Purpose and Audience
From x-ray free-electron lasers, to high-average-current Energy Recovery Linacs, to polarized electron sources for future colliders, accelerator physics begins at the cathode. This course is designed for graduate students in physics and materials science interested in understanding the fabrication, optimization and application of electron sources to accelerators, primarily photoemission sources that produce beams with small emittance.


Undergraduate mechanics and electricity/magnetism. Some familiarity with quantum mechanics and solid-state physics is desirable but not mandatory.

It is the responsibility of the student to ensure that he or she meets the course prerequisites or has equivalent experience.

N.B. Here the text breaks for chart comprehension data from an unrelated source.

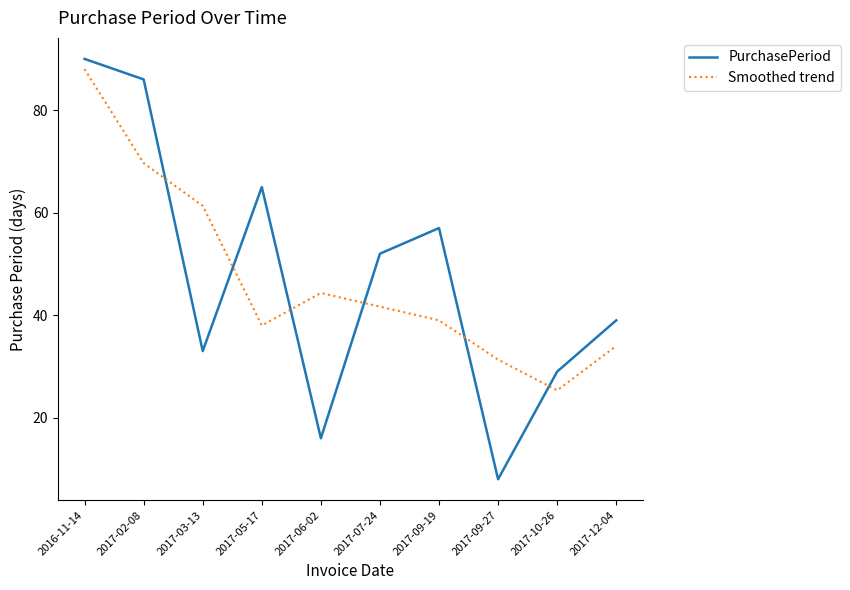

After their last crossing, which series has the higher values: Smoothed trend or PurchasePeriod?

PurchasePeriod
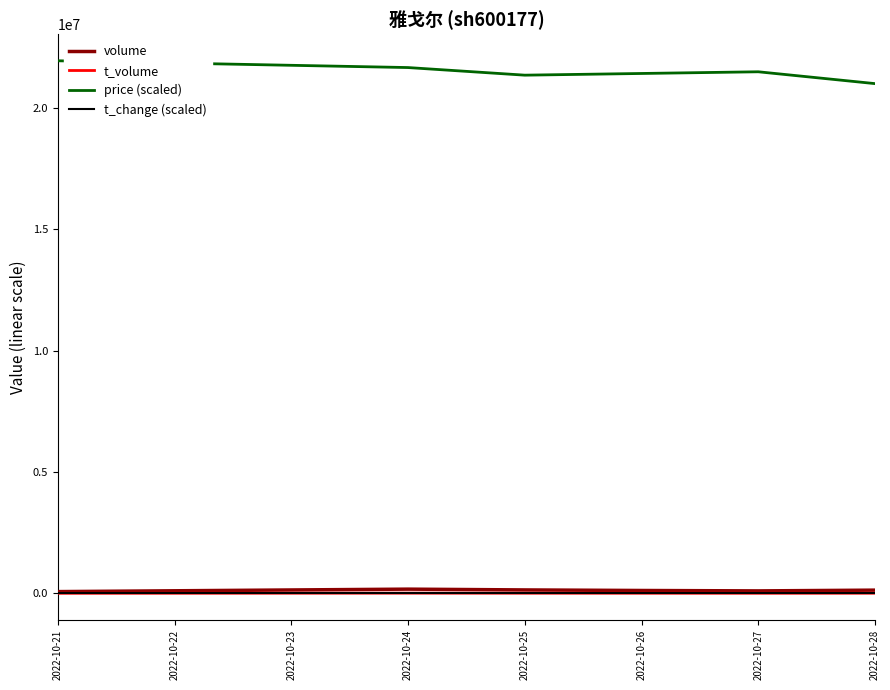

Which series has the largest total across all categories?

price (scaled)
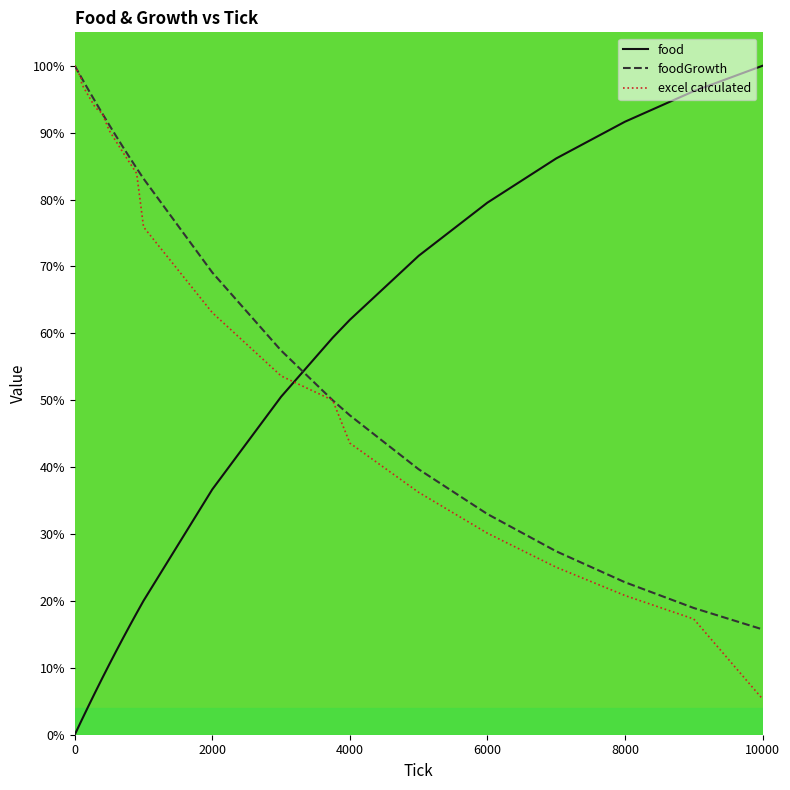

How many times do food and foodGrowth cross each other?

1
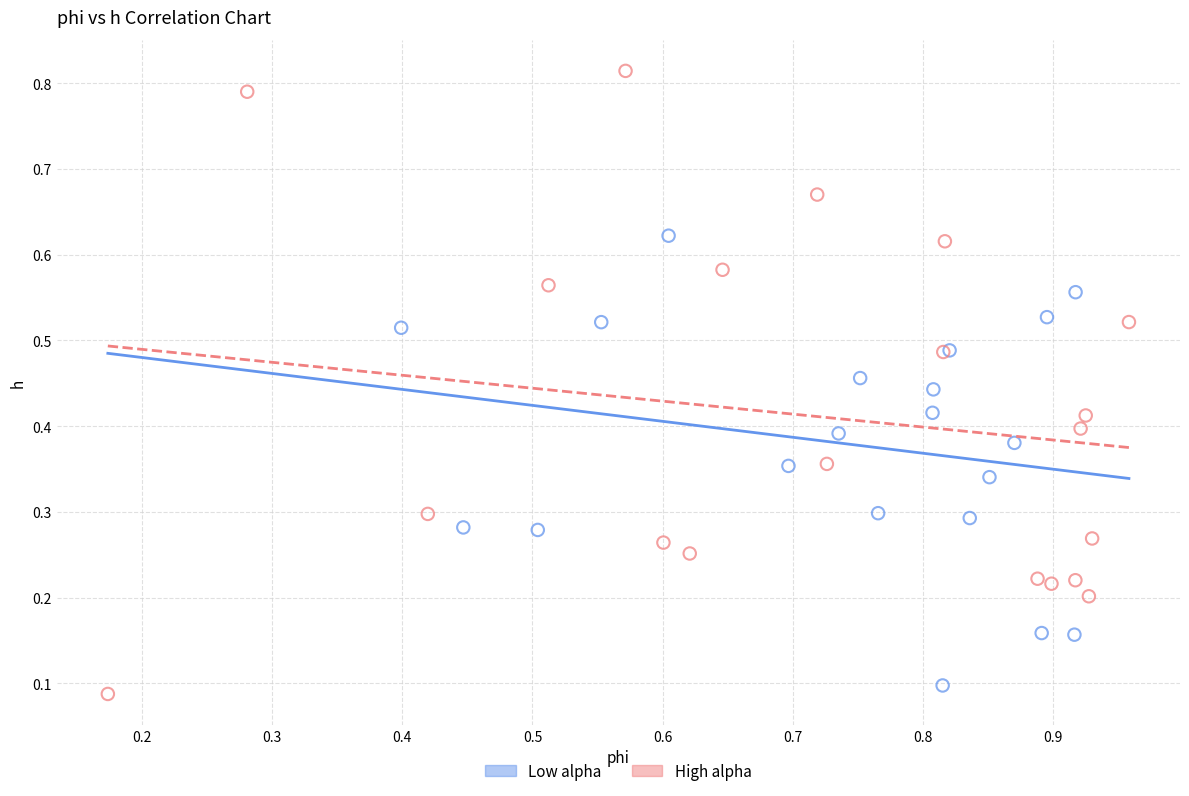

Which series reaches the maximum Y coordinate?

High alpha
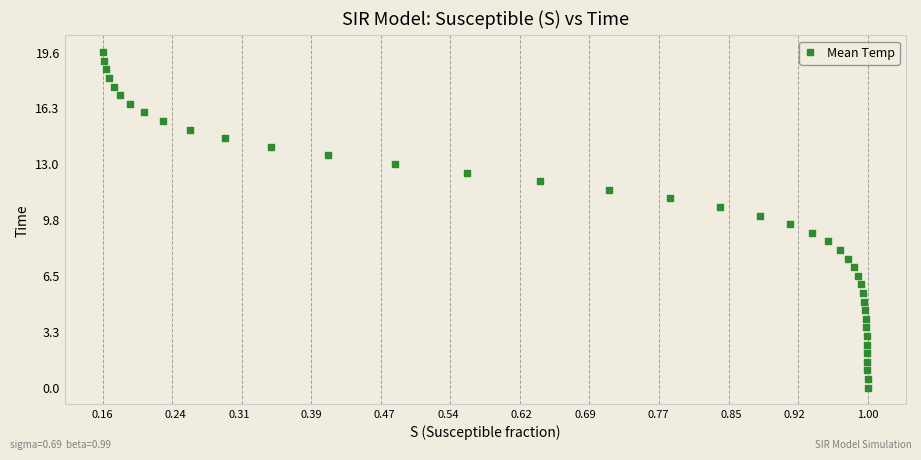

What is the range of Y values (max minus min)?

19.6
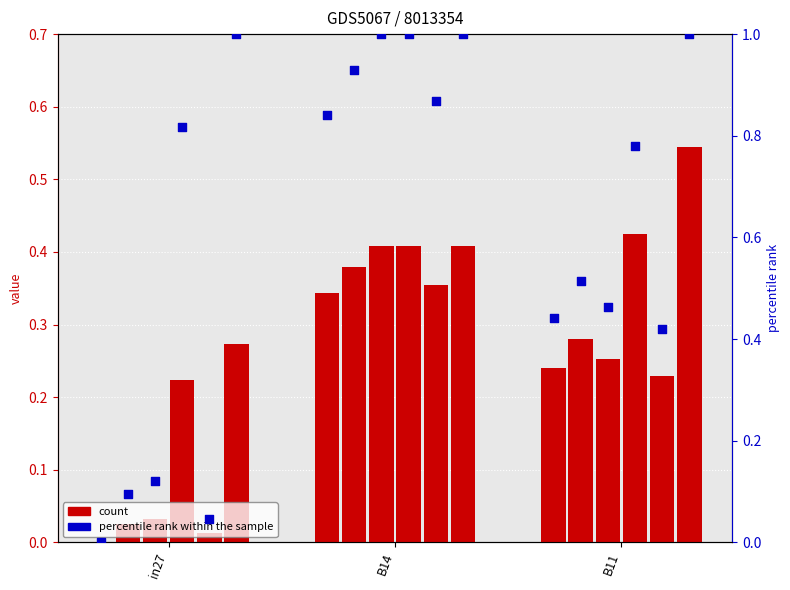

Is the value of job516_scenario1_1054 at B14 greater than the value of job510_scenario0_1040 at B11?

Yes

To introduce students to electron sources used at modern accelerators and to provide the basic understanding why one type of source is chosen over another. To describe the physics of electron emission from materials, and some of the technological challenges associated with different electron-emission mechanisms.

Instructional Method
This course includes a series of 8 lectures, a computer session and a presentation period.

Course Content
This course will provide an overview of the various cathode technologies used at accelerators, focusing primarily on photocathodes, but also including thermionic and field-emission sources. Issues related to the operation of cathodes in RF, SRF and DC guns will be covered, along with methods of choosing the optimum electron source for a given application. The theory of photoemission will be outlined, along with an overview of laser technology for photocathodes. To introduce modern materials science techniques, such as x-ray diffraction (XRD) and photoemission spectroscopy (UPS/XPS), which are relevant to the study of photocathodes.

Reading Requirements
(to be provided by the USPAS) Handouts. A textbook may be added at a later date.

Credit Requirements
Students will be evaluated based on performance on homework assignments and a presentation.

Students will be evaluated based on the following performances: homework assignments (50%) and final presentation (50%).